Kasus ini juga mendapat perhatian dari Psikolog Universitas Indonesia, Ratna Djuwita. Menurut Ratna, pelaku dalam kasus ini bukan hanya orang yang secara langsung melakukan perisakan terhadap korban. Mereka yang melihat pun bisa disebut pelaku jika hanya berdiam diri. "Sebab, yang dicari pelaku
bullying adalah rekognisi orang di sekitarnya," kata Ratna, Senin, 17 Juli 2017.

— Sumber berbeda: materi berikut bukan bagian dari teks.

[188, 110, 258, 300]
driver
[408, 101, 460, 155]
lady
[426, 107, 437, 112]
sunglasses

Menurut KPAI, saat ini kasus
bullying menduduki peringkat teratas pengaduan masyarakat. Dari 2011 hingga agustus 2014, KPAI mencatat 369 pengaduan terkait masalah tersebut. Jumlah itu sekitar 25% dari total pengaduan di bidang pendidikan sebanyak 1.480 kasus.
Bullying yang disebut KPAI sebagai bentuk kekerasan di sekolah, mengalahkan tawuran pelajar, diskriminasi pendidikan, ataupun aduan pungutan liar.
KPAI sangat menyayangkan adanya peningkatan dari kasus
bullying dari tahun ketahun. Bahkan pada tahun ini muncul kembali video
bullying yang beredar di masyarakat dan terjadi di lingkungan pendidikan. Dalam hal ini pemerintah kecolongan kembali.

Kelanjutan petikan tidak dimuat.